Perserikatan Bangsa-Bangsa melaporkan Selasa bahwa lebih dari 53.000 orang telah meninggalkan ibu kota Haiti dalam waktu kurang dari tiga minggu untuk menghindari kekerasan geng yang tiada henti. Lebih dari 60% menuju wilayah selatan pedesaan Haiti.

Wilayah selatan ini sudah menampung lebih dari 116.000 warga Haiti yang sebelumnya meninggalkan Port-au-Prince, menurut laporan Organisasi Internasional untuk Migrasi PBB.

Eksodus dari ibu kota dimulai tak lama setelah geng-geng kuat melancarkan serangkaian serangan terhadap institusi pemerintah pada akhir Februari. Orang-orang bersenjata telah membakar kantor-kantor polisi, menembaki bandara internasional utama yang masih ditutup, dan menyerbu dua penjara terbesar Haiti, membebaskan lebih dari 4.000 tahanan.

Lebih dari 1.500 orang telah dilaporkan tewas hingga 22 Maret, dan 17.000 lainnya kehilangan tempat tinggal, menurut PBB.

Kekerasan itu memaksa Perdana Menteri Ariel Henry untuk mengumumkan bulan lalu bahwa ia akan mengundurkan diri setelah dewan kepresidenan transisi dibentuk. Henry berada di Kenya untuk mendorong penyebaran pasukan polisi PBB dari negara Afrika Timur ketika serangan dimulai, dan dia tetap terkunci di luar Haiti.

Dewan transisi, yang akan bertanggung jawab untuk memilih perdana menteri dan dewan menteri baru, belum terbentuk.

Artikel ini disediakan oleh pembekal kandungan pihak ketiga. SeaPRwire (https://www.seaprwire.com/) tidak memberi sebarang waranti atau perwakilan berkaitan dengannya.

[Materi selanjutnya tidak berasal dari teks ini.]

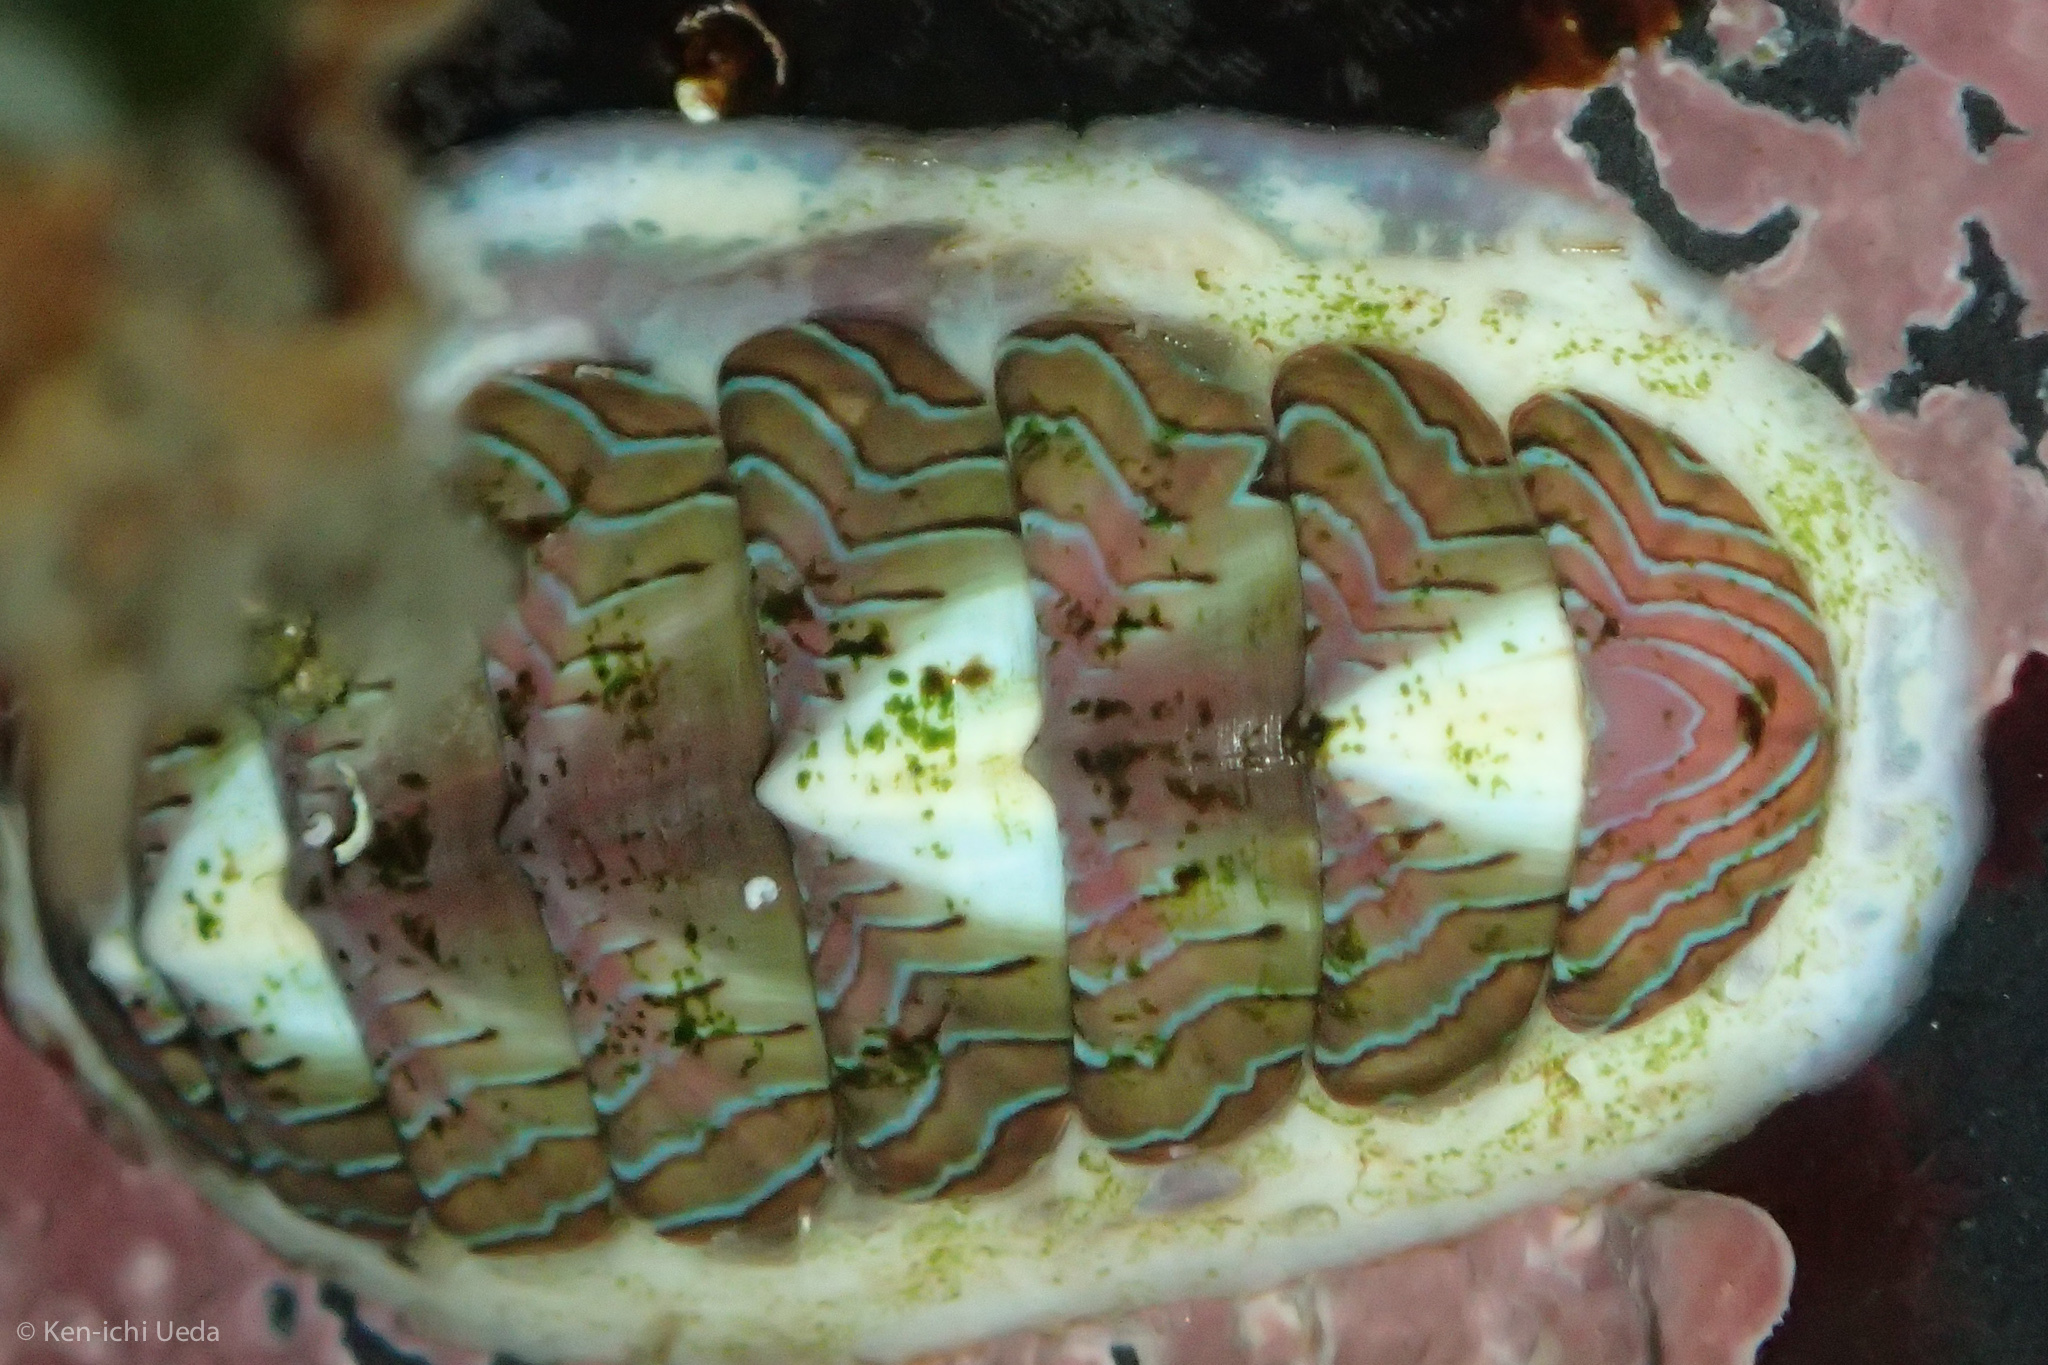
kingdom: Animalia
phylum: Mollusca
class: Polyplacophora
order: Chitonida
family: Tonicellidae
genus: Tonicella
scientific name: Tonicella lineata
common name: Lined chiton
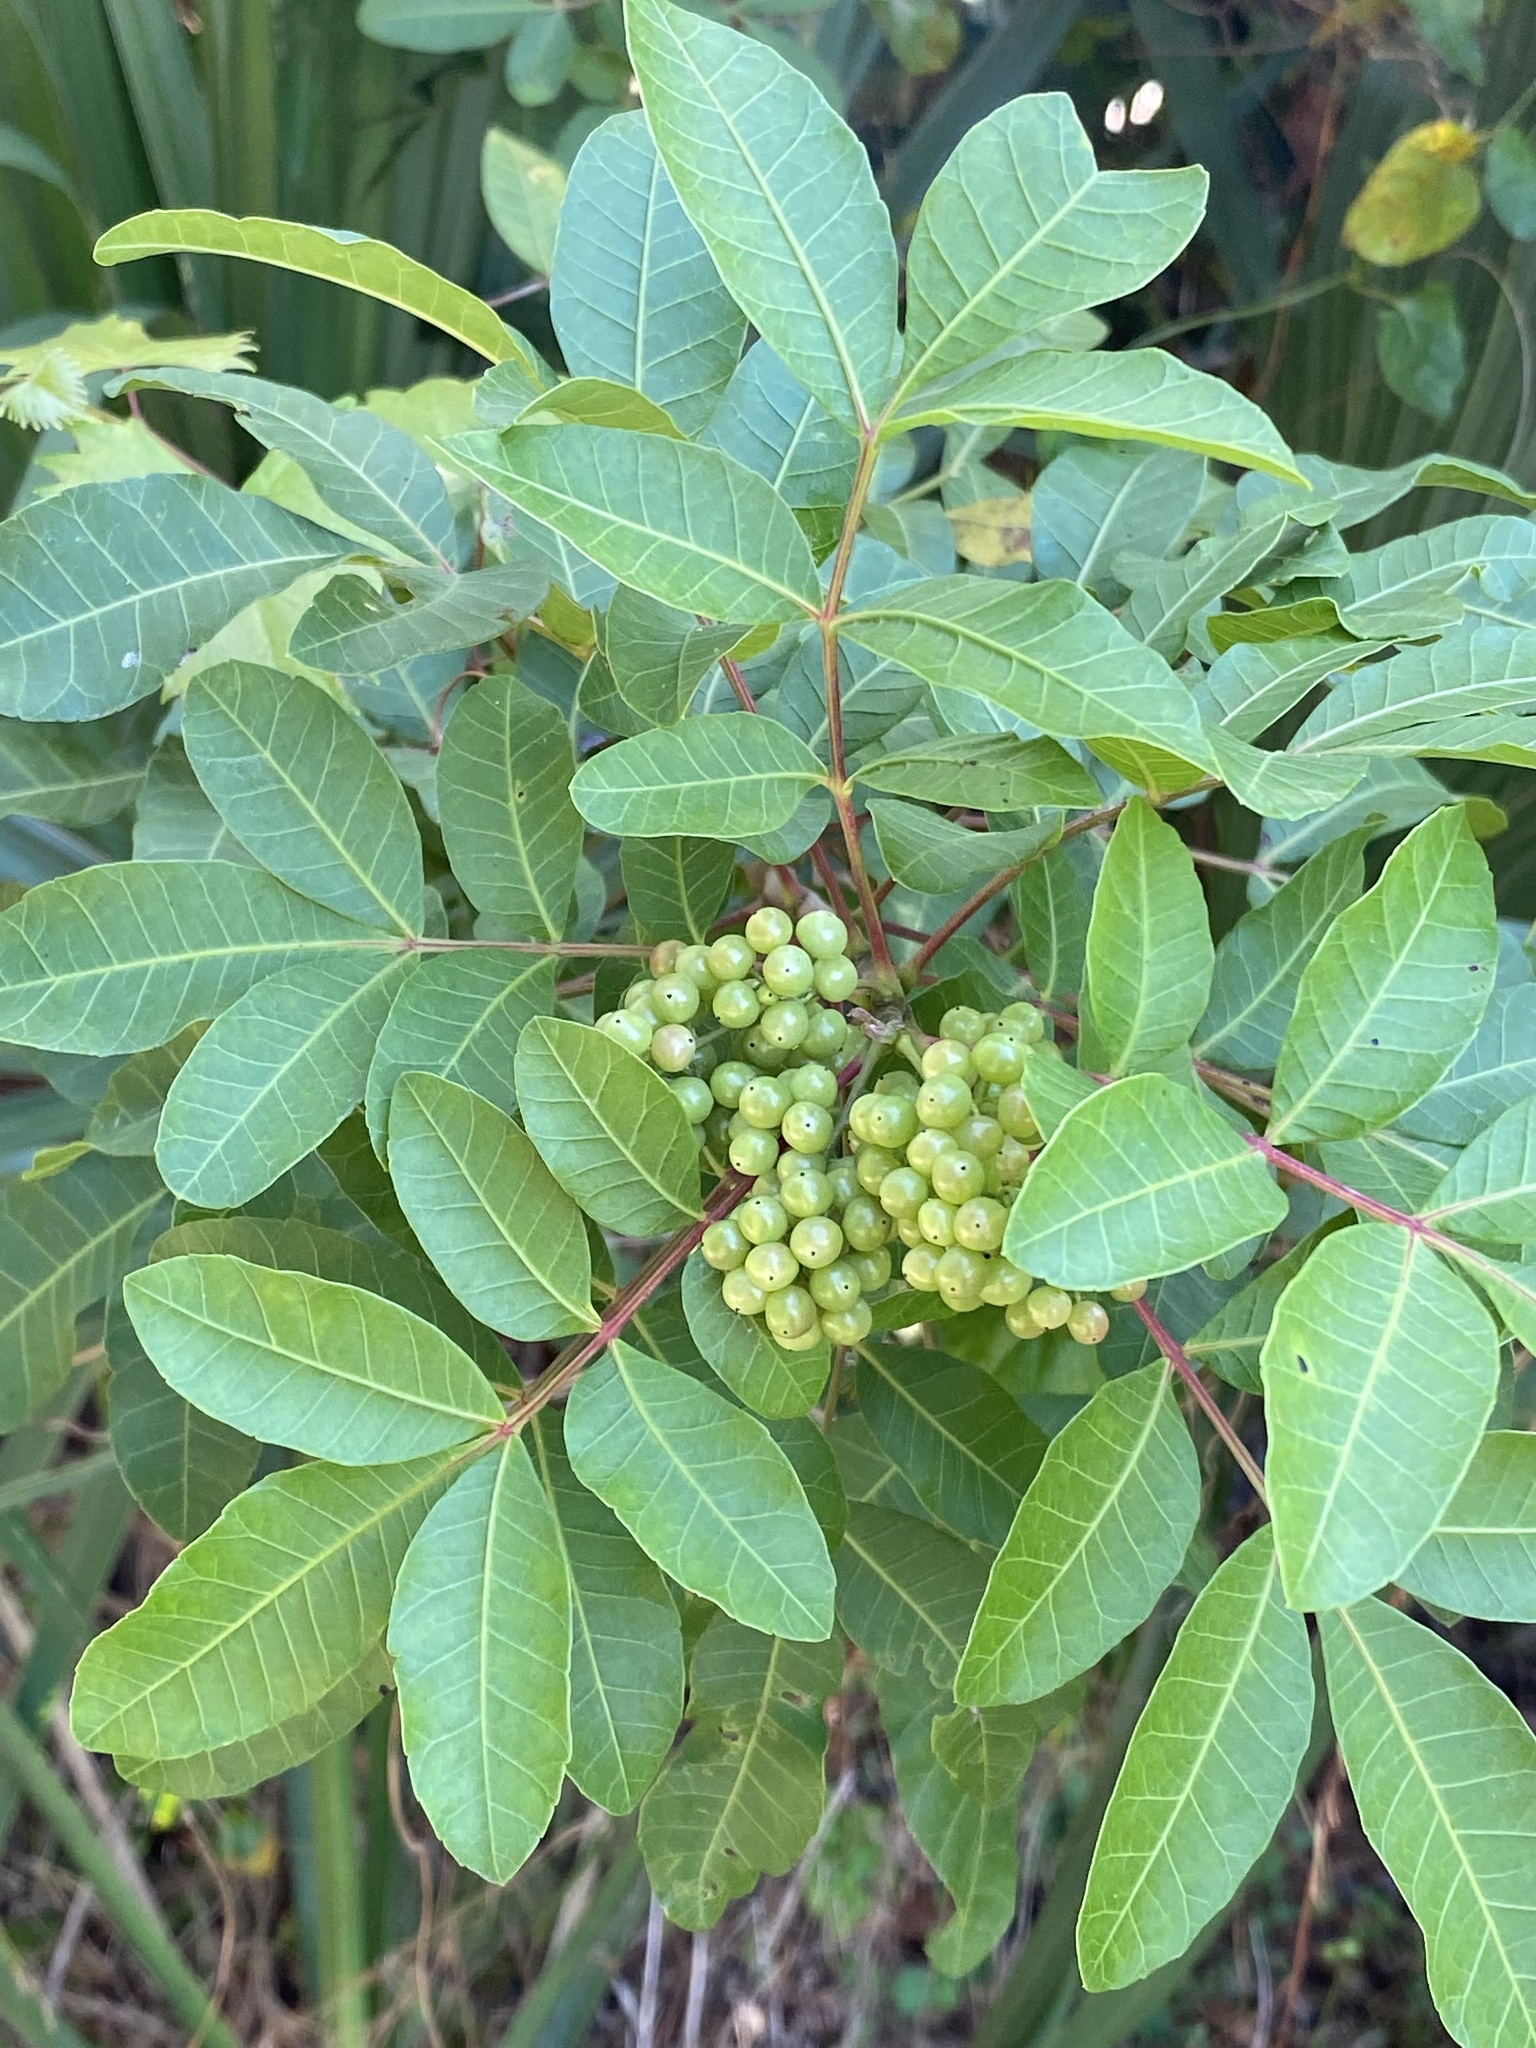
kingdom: Plantae
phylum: Tracheophyta
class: Magnoliopsida
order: Sapindales
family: Anacardiaceae
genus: Schinus
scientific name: Schinus terebinthifolia
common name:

Sektor: Top Story, Berita Harian

SeaPRwire menyampaikan edaran siaran akhbar secara masa nyata untuk syarikat dan institusi, mencapai lebih daripada 6,500 kedai media, 86,000 penyunting dan wartawan, dan 3.5 juta desktop profesional di seluruh 90 negara. SeaPRwire menyokong pengedaran siaran akhbar dalam bahasa Inggeris, Korea, Jepun, Arab, Cina Ringkas, Cina Tradisional, Vietnam, Thai, Indonesia, Melayu, Jerman, Rusia, Perancis, Sepanyol, Portugis dan bahasa-bahasa lain.